▸ WORK TASK
Carry on the court judgment excerpt below, on Mr. Wanyama's arguments against summary dismissal, starting right after its last sentence. The rows that follow that excerpt are separate from it.

15. Mr. Wanyama also cited Madan JA. in D. T. Dobie & Company (Kenya) Ltd vs. Muchina [1982] KLR 1 that no suit ought to be summarily dismissed unless it appears so hopeless that it plainly and obviously discloses no reasonable cause of action or is so weak as to be beyond redemption and incurable by amendment. Counsel also cited Coast Projects Ltd vs. M. R. Shah Construction (K) Ltd [2004] 2 KLR 119 in which it was held that summary procedure is a radical remedy and a court of law should be slow in resorting to it and it should only be applied in plain, clear and obvious cases.
16. Mr. Wanyama also referred to Martha Wangari Karua vs. Independent Electoral & Boundaries Commission & 3 Others [2018] KECA 41 (KLR) in which this Court held that courts must always strive to render justice without much regard to procedural technicalities where the dispute is clearly discernible from the pleadings. Counsel maintained that the claim was properly before the court and ought to have been heard on merits. He maintained that the Constitution is the supreme law of the land and the Rules ought not to be elevated above the Constitution.

▸ EXCERPTED RECORDS
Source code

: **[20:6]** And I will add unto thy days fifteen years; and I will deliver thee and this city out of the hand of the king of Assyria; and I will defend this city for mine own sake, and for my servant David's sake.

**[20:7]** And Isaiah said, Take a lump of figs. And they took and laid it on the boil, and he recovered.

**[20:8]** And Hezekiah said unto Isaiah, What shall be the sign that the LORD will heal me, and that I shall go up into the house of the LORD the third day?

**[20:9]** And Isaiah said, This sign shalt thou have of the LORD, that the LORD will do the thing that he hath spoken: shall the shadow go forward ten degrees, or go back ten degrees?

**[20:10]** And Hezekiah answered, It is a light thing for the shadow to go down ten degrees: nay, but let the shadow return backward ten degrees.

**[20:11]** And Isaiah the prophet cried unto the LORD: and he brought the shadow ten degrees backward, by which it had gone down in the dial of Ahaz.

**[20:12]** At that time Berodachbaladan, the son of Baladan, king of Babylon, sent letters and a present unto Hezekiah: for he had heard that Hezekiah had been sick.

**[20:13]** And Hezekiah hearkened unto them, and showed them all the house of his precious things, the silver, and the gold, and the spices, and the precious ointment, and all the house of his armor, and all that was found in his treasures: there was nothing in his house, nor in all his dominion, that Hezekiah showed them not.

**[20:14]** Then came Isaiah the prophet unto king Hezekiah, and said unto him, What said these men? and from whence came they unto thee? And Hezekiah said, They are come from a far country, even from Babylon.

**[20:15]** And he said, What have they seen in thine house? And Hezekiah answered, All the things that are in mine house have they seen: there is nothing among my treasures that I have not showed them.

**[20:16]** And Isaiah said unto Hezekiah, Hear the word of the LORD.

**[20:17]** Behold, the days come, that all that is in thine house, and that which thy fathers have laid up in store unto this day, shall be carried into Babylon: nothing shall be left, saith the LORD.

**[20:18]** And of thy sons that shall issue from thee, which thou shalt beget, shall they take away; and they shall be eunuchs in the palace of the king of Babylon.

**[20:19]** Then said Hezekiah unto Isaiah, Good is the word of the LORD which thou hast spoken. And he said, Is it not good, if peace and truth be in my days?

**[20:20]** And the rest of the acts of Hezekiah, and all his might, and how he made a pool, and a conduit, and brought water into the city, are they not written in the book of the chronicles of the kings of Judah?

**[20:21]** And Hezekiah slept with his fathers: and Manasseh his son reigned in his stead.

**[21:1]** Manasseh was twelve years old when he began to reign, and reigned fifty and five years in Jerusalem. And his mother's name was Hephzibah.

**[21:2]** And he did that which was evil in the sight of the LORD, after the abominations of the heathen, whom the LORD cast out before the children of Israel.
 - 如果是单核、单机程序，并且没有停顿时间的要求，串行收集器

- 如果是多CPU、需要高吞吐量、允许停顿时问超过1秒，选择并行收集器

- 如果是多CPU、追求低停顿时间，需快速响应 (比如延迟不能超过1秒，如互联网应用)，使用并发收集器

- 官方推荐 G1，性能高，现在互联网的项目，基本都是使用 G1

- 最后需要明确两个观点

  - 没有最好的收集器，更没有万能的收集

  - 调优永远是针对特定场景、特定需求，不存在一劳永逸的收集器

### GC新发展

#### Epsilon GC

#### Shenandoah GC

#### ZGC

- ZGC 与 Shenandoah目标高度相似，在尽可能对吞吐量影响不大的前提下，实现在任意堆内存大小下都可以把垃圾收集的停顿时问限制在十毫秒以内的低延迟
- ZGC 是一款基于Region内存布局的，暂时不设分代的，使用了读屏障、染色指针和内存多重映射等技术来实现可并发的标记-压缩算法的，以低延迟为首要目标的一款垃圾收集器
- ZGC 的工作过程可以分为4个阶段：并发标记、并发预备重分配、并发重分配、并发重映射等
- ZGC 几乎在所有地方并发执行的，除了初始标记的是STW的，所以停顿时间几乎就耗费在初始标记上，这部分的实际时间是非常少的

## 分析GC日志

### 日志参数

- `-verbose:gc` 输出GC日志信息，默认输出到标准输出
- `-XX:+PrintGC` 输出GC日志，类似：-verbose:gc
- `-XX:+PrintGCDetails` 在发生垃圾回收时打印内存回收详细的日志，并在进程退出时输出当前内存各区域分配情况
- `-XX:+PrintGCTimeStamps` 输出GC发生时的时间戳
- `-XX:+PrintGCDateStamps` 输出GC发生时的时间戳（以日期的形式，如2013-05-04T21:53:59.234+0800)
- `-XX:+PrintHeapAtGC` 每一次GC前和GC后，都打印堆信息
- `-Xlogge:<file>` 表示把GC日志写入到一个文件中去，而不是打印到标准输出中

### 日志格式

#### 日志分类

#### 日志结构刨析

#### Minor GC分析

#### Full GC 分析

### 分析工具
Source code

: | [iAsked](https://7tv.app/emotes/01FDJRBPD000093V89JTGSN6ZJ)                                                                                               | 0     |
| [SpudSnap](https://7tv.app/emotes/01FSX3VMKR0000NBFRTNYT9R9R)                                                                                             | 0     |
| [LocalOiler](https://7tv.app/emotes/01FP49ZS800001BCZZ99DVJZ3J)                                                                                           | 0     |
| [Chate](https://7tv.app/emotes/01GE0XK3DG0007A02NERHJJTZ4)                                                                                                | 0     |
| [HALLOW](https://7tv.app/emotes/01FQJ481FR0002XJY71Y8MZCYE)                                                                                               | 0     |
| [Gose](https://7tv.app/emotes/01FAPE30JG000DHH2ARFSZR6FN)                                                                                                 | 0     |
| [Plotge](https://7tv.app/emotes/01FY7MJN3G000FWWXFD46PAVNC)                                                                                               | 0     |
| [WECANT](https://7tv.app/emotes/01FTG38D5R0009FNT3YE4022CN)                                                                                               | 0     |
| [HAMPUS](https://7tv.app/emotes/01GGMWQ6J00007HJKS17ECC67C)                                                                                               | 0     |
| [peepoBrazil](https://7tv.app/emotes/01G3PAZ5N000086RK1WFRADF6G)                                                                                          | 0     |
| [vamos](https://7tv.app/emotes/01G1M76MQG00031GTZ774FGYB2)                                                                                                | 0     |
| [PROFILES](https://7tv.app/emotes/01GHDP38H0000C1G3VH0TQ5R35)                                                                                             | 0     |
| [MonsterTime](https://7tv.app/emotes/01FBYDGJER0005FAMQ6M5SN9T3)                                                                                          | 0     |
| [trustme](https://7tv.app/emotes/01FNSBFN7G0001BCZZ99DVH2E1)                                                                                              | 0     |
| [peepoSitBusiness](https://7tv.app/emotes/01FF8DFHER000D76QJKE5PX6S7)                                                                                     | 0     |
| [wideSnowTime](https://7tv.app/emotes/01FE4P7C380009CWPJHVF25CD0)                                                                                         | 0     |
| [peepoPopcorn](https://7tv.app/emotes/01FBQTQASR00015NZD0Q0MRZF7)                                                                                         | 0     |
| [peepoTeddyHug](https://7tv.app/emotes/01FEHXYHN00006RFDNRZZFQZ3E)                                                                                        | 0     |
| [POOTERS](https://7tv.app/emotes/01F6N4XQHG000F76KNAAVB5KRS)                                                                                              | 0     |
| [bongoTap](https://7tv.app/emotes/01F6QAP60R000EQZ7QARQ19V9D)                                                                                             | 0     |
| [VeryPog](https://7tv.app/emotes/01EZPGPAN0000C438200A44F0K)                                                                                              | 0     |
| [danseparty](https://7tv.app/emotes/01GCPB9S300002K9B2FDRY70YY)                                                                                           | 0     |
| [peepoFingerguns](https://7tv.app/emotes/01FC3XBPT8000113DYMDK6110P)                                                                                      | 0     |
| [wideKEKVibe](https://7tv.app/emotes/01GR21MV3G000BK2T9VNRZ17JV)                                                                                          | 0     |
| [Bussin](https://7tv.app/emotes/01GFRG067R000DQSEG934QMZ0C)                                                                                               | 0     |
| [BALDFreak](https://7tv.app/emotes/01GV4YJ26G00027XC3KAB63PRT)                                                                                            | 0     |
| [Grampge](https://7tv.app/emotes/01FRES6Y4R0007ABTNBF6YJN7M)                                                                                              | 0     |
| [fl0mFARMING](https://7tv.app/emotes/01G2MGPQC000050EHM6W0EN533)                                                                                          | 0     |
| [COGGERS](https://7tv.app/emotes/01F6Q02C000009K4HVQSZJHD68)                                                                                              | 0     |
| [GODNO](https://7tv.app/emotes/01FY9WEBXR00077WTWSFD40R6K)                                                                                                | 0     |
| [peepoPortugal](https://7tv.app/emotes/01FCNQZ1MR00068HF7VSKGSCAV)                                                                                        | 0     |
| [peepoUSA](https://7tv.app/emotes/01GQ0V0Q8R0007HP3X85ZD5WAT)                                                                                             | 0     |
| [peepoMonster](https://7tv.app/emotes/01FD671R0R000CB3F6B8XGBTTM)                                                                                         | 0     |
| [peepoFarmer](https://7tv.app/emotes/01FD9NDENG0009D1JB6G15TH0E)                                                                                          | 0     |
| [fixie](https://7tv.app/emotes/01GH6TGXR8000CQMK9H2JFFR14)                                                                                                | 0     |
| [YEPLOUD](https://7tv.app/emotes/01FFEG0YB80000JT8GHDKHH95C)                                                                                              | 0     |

▸ YOUR RESPONSE
17. The other issue urged by Mr. Wanyama is whether the appellants were lawfully terminated. Clearly, this issue delves into the merits of the appellants’ claim before the ELRC. The appellants’ suit was dismissed after the trial court upheld a preliminary objection that it offended Rule 9 (2) & (3). The issue being urged could only be canvassed and determined in the final judgment. We decline the invitation to determine a completely new ground which was not urged and determined in the impugned ruling.
18. In his written submissions dated 17th February 2022, the 1st respondent’s counsel Ms. Oganga cited Rule 9 (2) and (3) and submitted that the appellants failed to attach a schedule of the names of the claimants, their address, description and details of wages due or the particulars of any other breaches and reliefs sought by each claimant. Counsel maintained as was held in Cosmas Foleni Kenga vs. IEBC & 2 Others, [2017] eKLR, that Article 159 (2) (d) of the Constitution does not oust the parties’ obligation to comply with rules of procedure nor is it an excuse for a party to fail to comply with procedural imperatives. Counsel also cited James Mangeli Musoo vs. Ezeetec Limited [2024] eKLR which held that a technicality is a provision of the law or procedure that inhibits or limits the direction of pleadings, proceedings and even decisions on court matters. Counsel referred to Order 2 Rule 15 (1) of the Civil Procedure Rules which provides for striking out proceedings on grounds that they are scandalous, frivolous or vexatious or may prejudice or delay a fair trial or it is an abuse of court process.
19. Counsel also submitted that the question whether the appellants were the 2nd respondent’s employees was not determined in the ruling the subject of this appeal and urged this Court not to delve into the said issue.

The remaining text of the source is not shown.